InnovatED Author, Amirreza Mehrabi, Ph.D. Student in the College of Engineering
Amirreza Mehrabi, Ph.D. Student in the College of Engineering

This creates a frustrating feedback loop. For example, a bright physics student takes a late-night quiz after a long day, as her energy fades, simple errors creep in. The adaptive system reads the mistakes as misunderstandings and prescribes remedial videos she doesn’t need, wasting her precious time and reinforcing a false sense of academic failure. The solution is misaligned with the problem.

My work is about making this invisible fatigue visible, ensuring a student’s performance is a true reflection of their knowledge, not just their state of mind at a particular moment. The goal is to build a smarter, more humane learning environment. To do this, we need to give students and educators the equivalent of a “check engine” light for the brain.

Our solution integrates two powerful ideas. First, we employ adaptive artificial intelligence that analyzes a student’s recent responses and, in real time, adjusts the next question, hint, or resource to pinpoint and address the specific concepts the student has not yet mastered. At Purdue, we have successfully used this approach in introductory physics courses to pinpoint exact skill gaps and select the right resources to fix them. But this was only half the picture. We still saw dips in student performance that the data couldn’t explain. Performance is shaped by ability (what you know), motivation (what you’re willing to apply), and fatigue (what you have the energy to use). Each variable calls for a different response, so we need data that helps distinguish between the three.

To collect that data, we look to wearable devices, like a smartwatch, which can sense tiny beat-to-beat changes between heartbeats—heart-rate variability (HRV). HRV patterns often track mental load and fatigue, though they also shift with stress, excitement, or movement, so we handle them carefully. By analyzing this data—securely and privately on the device itself—a trained artificial intelligence model can identify when a student is shifting from a state of focused engagement to one of fatigue.

When the AI system detects the early signs of mental exhaustion, it acts not as a judge, but as a quiet co-pilot. It triggers a light-touch, real-time intervention. This isn’t a disruptive alarm. Instead, it might be a simple notification suggesting a 30-second micro-break, a prompt to guide the student through a slow-paced breathing exercise, or a slight adjustment to the difficulty of the next question to provide a momentary reprieve. These small course corrections allow the student to reset and stabilize their mental state, preventing them from becoming overwhelmed. Our model distinguishes high motivation from reduced fatigue, so we don’t mistake a fast heartbeat for renewed energy; we adapt only when recovery—not challenge—is what’s needed.

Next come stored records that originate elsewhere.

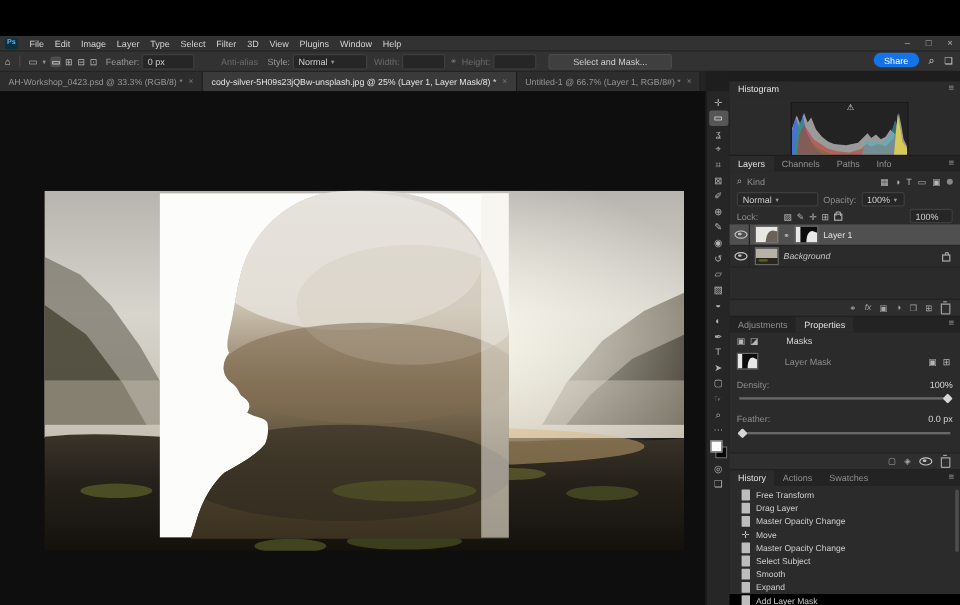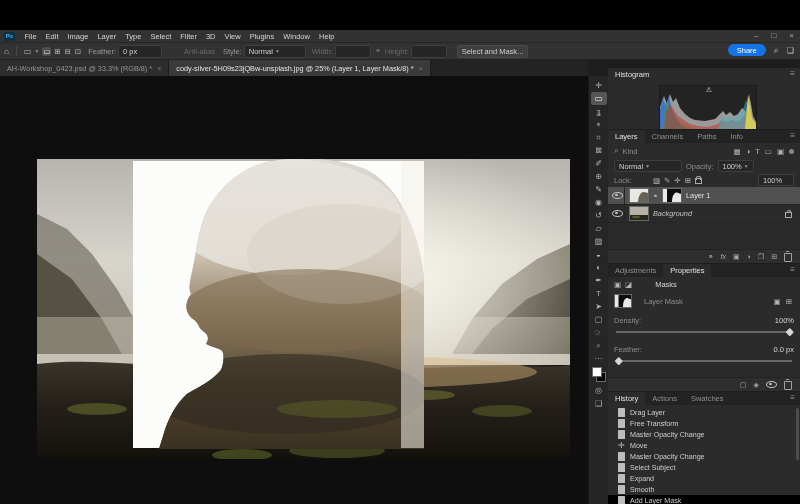--- a/index.html
+++ b/index.html
@@ -17,21 +17,21 @@
   
   .optionsbar{position:absolute;top:12px;left:0;width:800px;height:16px;background:#323232;
               border-top:1px solid #272727;display:flex;align-items:center;font-size:7.5px;z-index:5;}
   .ob-icon{color:#c0c0c0;font-size:8px;padding:0 4px;}
   .ob-sep{width:1px;height:10px;background:#474747;margin:0 3px;}
   .ob-label{color:#9a9a9a;margin:0 2px 0 6px;}
   .ob-label.dim{color:#6a6a6a;}
   .ob-well{background:#262626;border:1px solid #3e3e3e;border-radius:2px;min-width:30px;
            padding:1px 4px;color:#cfcfcf;display:flex;align-items:center;gap:3px;}
   .ob-well.dim{color:#5e5e5e;}
-  .ob-button{background:#3f3f3f;border:1px solid #4a4a4a;border-radius:2px;padding:1px 4px;color:#cfcfcf;margin-left:10px;}
+  .ob-button{background:#3f3f3f;border:1px solid #4a4a4a;border-radius:2px;padding:1px 20px;color:#cfcfcf;margin-left:10px;}
   .ob-right{position:absolute;right:6px;top:1px;display:flex;align-items:center;gap:8px;}
   .share-btn{background:#1473e6;color:#fff;border-radius:8px;padding:1.5px 9px;font-size:7.5px;}
   .modes{display:flex;gap:2px;margin-left:4px;}
   .modes span{font-size:7.5px;color:#bdbdbd;padding:0 1px;}
   .modes span.sel{background:#4d4d4d;border-radius:2px;color:#fff;}
   .chev{font-size:5.5px;color:#9a9a9a;}
   
   .tabbar{position:absolute;top:28px;left:0;width:588px;height:18px;background:#232323;
           display:flex;align-items:flex-end;font-size:7.3px;}
   .doctab{height:16px;display:flex;align-items:center;gap:5px;padding:0 7px;background:#2d2d2d;
@@ -155,20 +155,24 @@
 
   <div class="tabbar">
     <div class="doctab" style="max-width:158px">
       <span>AH-Workshop_0423.psd @ 33.3% (RGB/8) *</span>
       <span class="x">×</span>
     </div>
     <div class="doctab active" style="max-width:268px">
       <span>cody-silver-5H09s23jQBw-unsplash.jpg @ 25% (Layer 1, Layer Mask/8) *</span>
       <span class="x">×</span>
     </div>
+    <div class="doctab" style="max-width:160px">
+      <span>Untitled-1 @ 66.7% (Layer 1, RGB/8#) *</span>
+      <span class="x">×</span>
+    </div>
   </div>
 
   <div class="canvas">
     <svg class="canvas-img" viewBox="0 0 533 300" preserveAspectRatio="none">
       <defs>
         <linearGradient id="sky" x1="0" y1="0" x2="0" y2="1">
           <stop offset="0" stop-color="#b7b4ae"></stop>
             <stop offset="0.5" stop-color="#d8d5cd"></stop>
             <stop offset="1" stop-color="#c2bdb0"></stop>
         </linearGradient>
@@ -374,21 +378,21 @@
         <div class="ptab active">Properties</div>
         <span class="pmenu">≡</span>
       </div>
       <div class="row" style="height:15px;gap:5px;">
         <span class="tiny-icons" style="gap:4px;">
           <span>▣</span>
           <span>◪</span>
         </span>
         <span style="color:#d6d6d6;padding-left:18px;">Masks</span>
       </div>
-      <div class="row" style="height:18px;gap:12px;justify-content:flex-end;">
+      <div class="row" style="height:18px;gap:22px;justify-content:flex-end;">
         <svg width="16" height="12" viewBox="0 0 16 12" style="border:1px solid #666;">
           <rect width="16" height="12" fill="#0c0c0c"></rect>
           <rect width="3.5" height="12" fill="#e8e8e8"></rect>
           <path d="M8,12 C8,5.5 10,3 12.5,3 L16,4.5 L16,12 Z" fill="#e8e8e8"></path>
         </svg>
         <span class="dimlab">Layer Mask</span>
         <span style="flex:1"></span>
         <span class="tiny-icons" style="gap:5px;margin-right:2px;">
           <span>▣</span>
           <span>⊞</span>
@@ -423,49 +427,49 @@
     <div class="panel" style="top:334px;height:142px;">
       <div class="ptabs">
         <div class="ptab active">History</div>
         <div class="ptab">Actions</div>
         <div class="ptab">Swatches</div>
         <span class="pmenu">≡</span>
       </div>
       <div style="padding-top:2px;">
         <div class="hrow">
             <span class="page-icon"></span>
+            <span>Free Transform</span>
+          </div>
+        <div class="hrow">
+            <span class="page-icon"></span>
             <span>Drag Layer</span>
-          </div>
-        <div class="hrow">
-            <span class="page-icon"></span>
-            <span>Free Transform</span>
           </div>
         <div class="hrow">
             <span class="page-icon"></span>
             <span>Master Opacity Change</span>
           </div>
         <div class="hrow">
             <span style="color:#bdbdbd;font-size:8px;width:7px;">✛</span>
             <span>Move</span>
           </div>
         <div class="hrow">
             <span class="page-icon"></span>
             <span>Master Opacity Change</span>
           </div>
         <div class="hrow">
             <span class="page-icon"></span>
             <span>Select Subject</span>
           </div>
         <div class="hrow">
             <span class="page-icon"></span>
+            <span>Smooth</span>
+          </div>
+        <div class="hrow">
+            <span class="page-icon"></span>
             <span>Expand</span>
-          </div>
-        <div class="hrow">
-            <span class="page-icon"></span>
-            <span>Smooth</span>
           </div>
         <div class="hrow sel">
             <span class="page-icon"></span>
             <span>Add Layer Mask</span>
           </div>
       </div>
       <span class="vscroll"></span>
       <div class="pfoot">
         <span>▤</span>
         <span class="cam-icon"></span>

By treating fatigue as a measurable and manageable variable, we can create a fairer and more effective learning experience. It moves us away from a system that inadvertently penalizes students for being human and responding naturally to their environment, and toward one that is truly empathetic. Just as a good coach helps their athlete manage energy to achieve peak performance, our educational tools should help students manage their focus to unlock their genuine potential. This work is a step toward a future where our technology is not just smart but also wise, ensuring that every student’s academic journey accurately reflects their capabilities.

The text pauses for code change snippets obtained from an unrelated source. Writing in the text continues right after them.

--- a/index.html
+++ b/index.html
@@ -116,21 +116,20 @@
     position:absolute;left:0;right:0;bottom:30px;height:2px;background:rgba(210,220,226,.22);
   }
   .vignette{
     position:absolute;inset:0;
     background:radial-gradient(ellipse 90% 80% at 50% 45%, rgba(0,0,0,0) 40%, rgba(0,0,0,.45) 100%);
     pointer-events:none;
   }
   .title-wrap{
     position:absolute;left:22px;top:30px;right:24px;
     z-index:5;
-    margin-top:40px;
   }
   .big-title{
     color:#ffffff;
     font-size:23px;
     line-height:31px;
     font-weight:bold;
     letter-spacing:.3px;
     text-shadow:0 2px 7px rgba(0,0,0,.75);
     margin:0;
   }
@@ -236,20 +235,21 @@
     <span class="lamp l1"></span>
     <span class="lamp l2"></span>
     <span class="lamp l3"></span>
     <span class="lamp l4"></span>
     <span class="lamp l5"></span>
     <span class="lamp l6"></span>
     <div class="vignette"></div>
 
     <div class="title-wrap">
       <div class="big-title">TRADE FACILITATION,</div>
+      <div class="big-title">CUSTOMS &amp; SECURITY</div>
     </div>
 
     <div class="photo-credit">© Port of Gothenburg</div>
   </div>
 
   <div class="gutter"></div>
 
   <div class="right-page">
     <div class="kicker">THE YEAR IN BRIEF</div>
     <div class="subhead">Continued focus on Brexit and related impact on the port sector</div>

Visual aid illustrating the differences in visible and invisible cognitive fatigue

About the Author: 

Amirreza Mehrabi is a researcher and educator specializing in artificial intelligence, adaptive learning systems, and engineering education. He is pursuing a dual degree: a Ph.D. in Engineering Education and a Master’s in Machine Learning and Artificial Intelligence in the School of Electrical and Computer Engineering at Purdue University. He has served as Head of the ASEE Chapter at Purdue. His research focuses on using optimization algorithms and deep learning models to enhance the way we learn and live. He is passionate about designing AI agents that personalize learning and mentor future innovators.